▸ Document excerpt:
Warning – Zxyel patches critical format string vulnerability affecting 3 NAS models
NAS326 V5.21(AAZF.11)C0 and earlier
NAS540 V5.21(AATB.8)C0 and earlier
NAS542 V5.21(ABAG.8)C0 and earlier
Format String Vulnerability
An attacker could exploit CVE-2022-34747 to achieve unauthorized remote code execution (RCE) via a crafted UDP packet. NAS devices are an interesting target for ransomware attackers as initial vector and to encrypt backups stored on the NAS device. Encrypted backups make it harder to restore from a ransomware, which forces the victim to pay the ransom.
On the 6th of September, networking provider Zyxel released a security advisory to warn users of a critical format string vulnerability found in three Zyxel NAS models:
- NAS326 V5.21(AAZF.11)C0 and earlier
- NAS540 V5.21(AATB.8)C0 and earlier
- NAS542 V5.21(ABAG.8)C0 and earlier
The Centre for Cyber Security Belgium recommends administrators of Zyxel NAS appliances to patch vulnerable Zyxel NAS devices.
The CCB strongly recommends to not expose NAS appliances to the internet. NAS devices should be configured behind a firewall.

▸ Collected material:
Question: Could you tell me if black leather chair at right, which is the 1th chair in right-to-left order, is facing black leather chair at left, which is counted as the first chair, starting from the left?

▸ Work order:
Reproduce the portion of the NAS vulnerability warning above that starts with "Warning – Zxyel" and goes on through "pay the ransom.".

▸ Output for this exercise:
Warning – Zxyel patches critical format string vulnerability affecting 3 NAS models
NAS326 V5.21(AAZF.11)C0 and earlier
NAS540 V5.21(AATB.8)C0 and earlier
NAS542 V5.21(ABAG.8)C0 and earlier
Format String Vulnerability
An attacker could exploit CVE-2022-34747 to achieve unauthorized remote code execution (RCE) via a crafted UDP packet. NAS devices are an interesting target for ransomware attackers as initial vector and to encrypt backups stored on the NAS device. Encrypted backups make it harder to restore from a ransomware, which forces the victim to pay the ransom.